This is not to say that the slums are not physically squalid and oppressive. They are. If anything, they are worse than you might imagine from the film. Its slum scenes, powerful and painful though they are, simply cannot convey the feel of the grit on your skin and the acrid smoke and fumes that assault your eyes. Most of all, you cannot imagine the smells. I found that the prevailing odour was not that of excrement, except when I passed an open drain or one of the evil-looking sewage-filled canals. It was the overpowering stench of rotting rubbish. In an older, more established section of the Antop Hill slum, a young bearded man in a clean white kurta pyjama introduced himself as Taj Mohammed, a local leader and third-generation resident. He showed us around his neighbourhood, beginning with the public lavatory and ending with one of three back-street cinemas. All the concrete or brick buildings were raised a few feet above the ground to protect the inhabitants from monsoon flooding. "The toilet costs two rupees. The video costs 10 rupees," he said. (A standard bus fare is three rupees - and there are about 70 rupees to the pound.) There were many signs advertising mobile phones. Echoing the film, which he had not seen, he said: "This is the heart of India."

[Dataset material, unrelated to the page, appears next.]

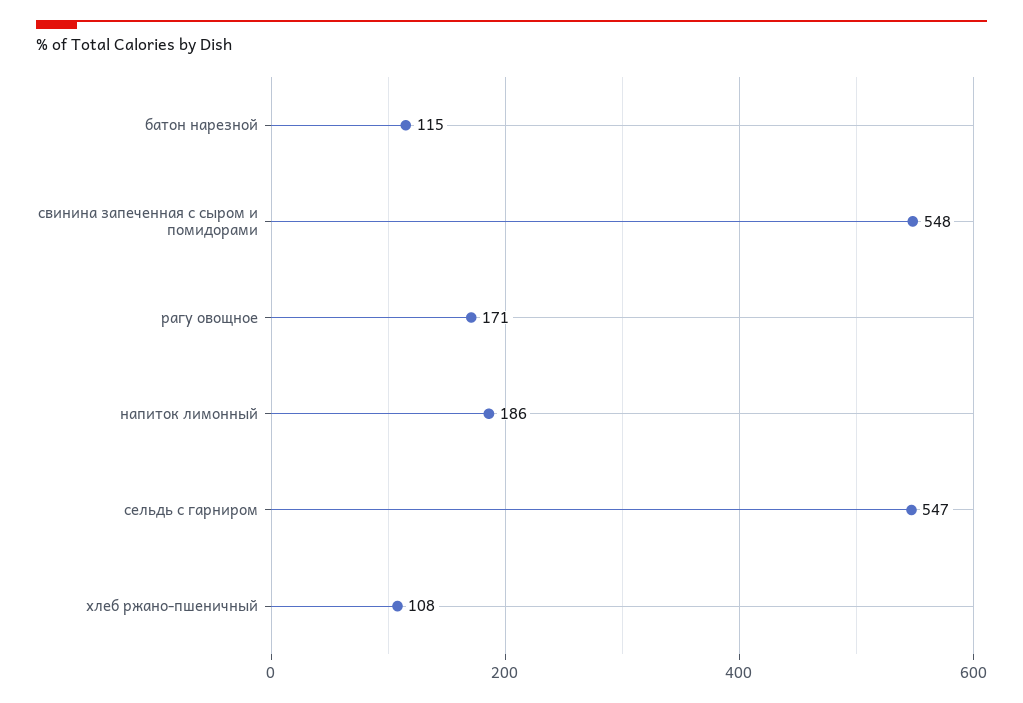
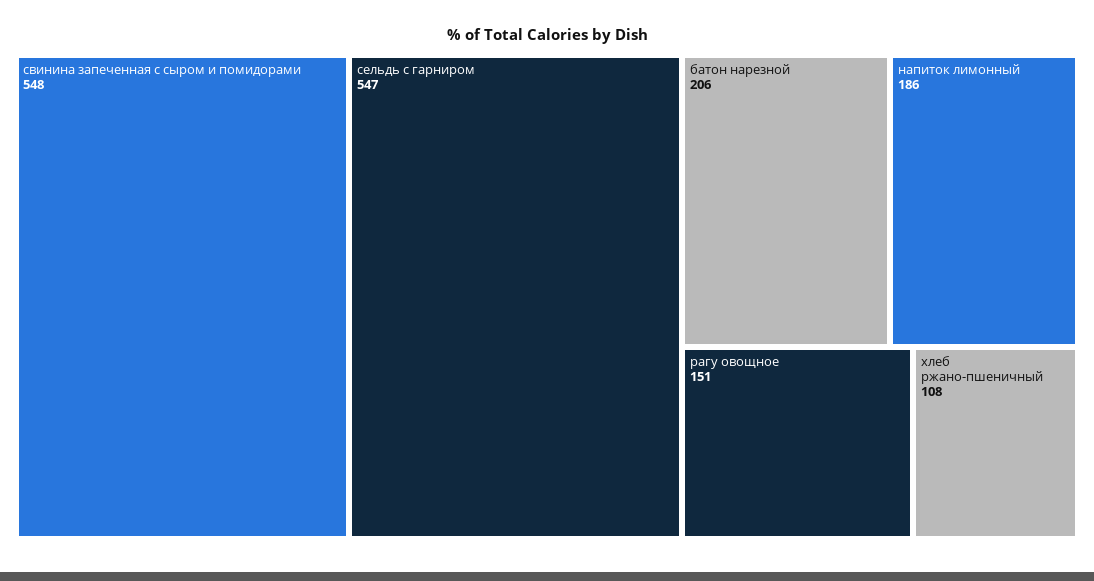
батон нарезной: 115 -> 206
рагу овощное: 171 -> 151

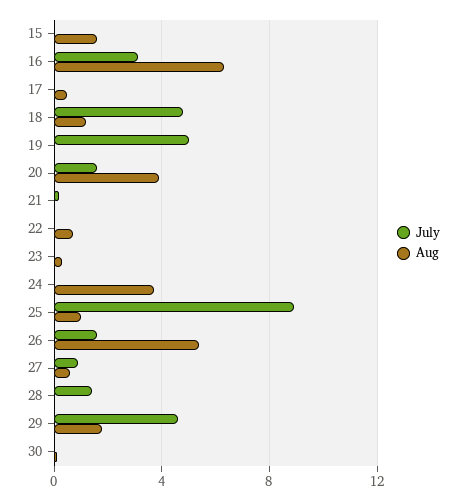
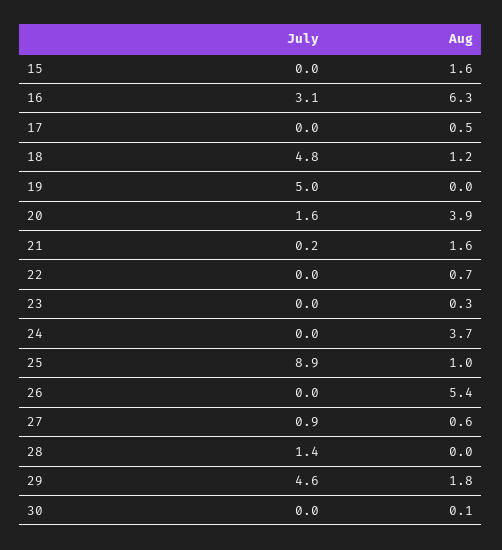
Aug, 21: 0 -> 1.6
July, 26: 1.5 -> 0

The ubiquity of the slums and their importance to the city's economy makes it all the more bizarre that their brief and sanitised depiction in a successful, award-winning Indo-British film should have provoked howls of protest as well as enthusiastic reviews. One academic was widely quoted as saying that Slumdog was "the white man's imagined India. It's not quite snake charmers, but it's close." Film producer Arindam Chaudhuri wrote that it is "just every scrap of dirt picked up from every corner and piled up together to try and hit back at the growing might of India."

It is of course true that the film "distorts reality". Latika, sold to a pimp at 12, would be unlikely to remain a virgin so far into her teens. While it is no distortion to depict homeless children becoming the slaves of beggar-masters, and the blinding of children to become more effective beggars certainly happened in the past, such maiming is said to be much less common today. Perhaps the ultimate distortion of the film is the standard movieland way it shows good triumphing over evil.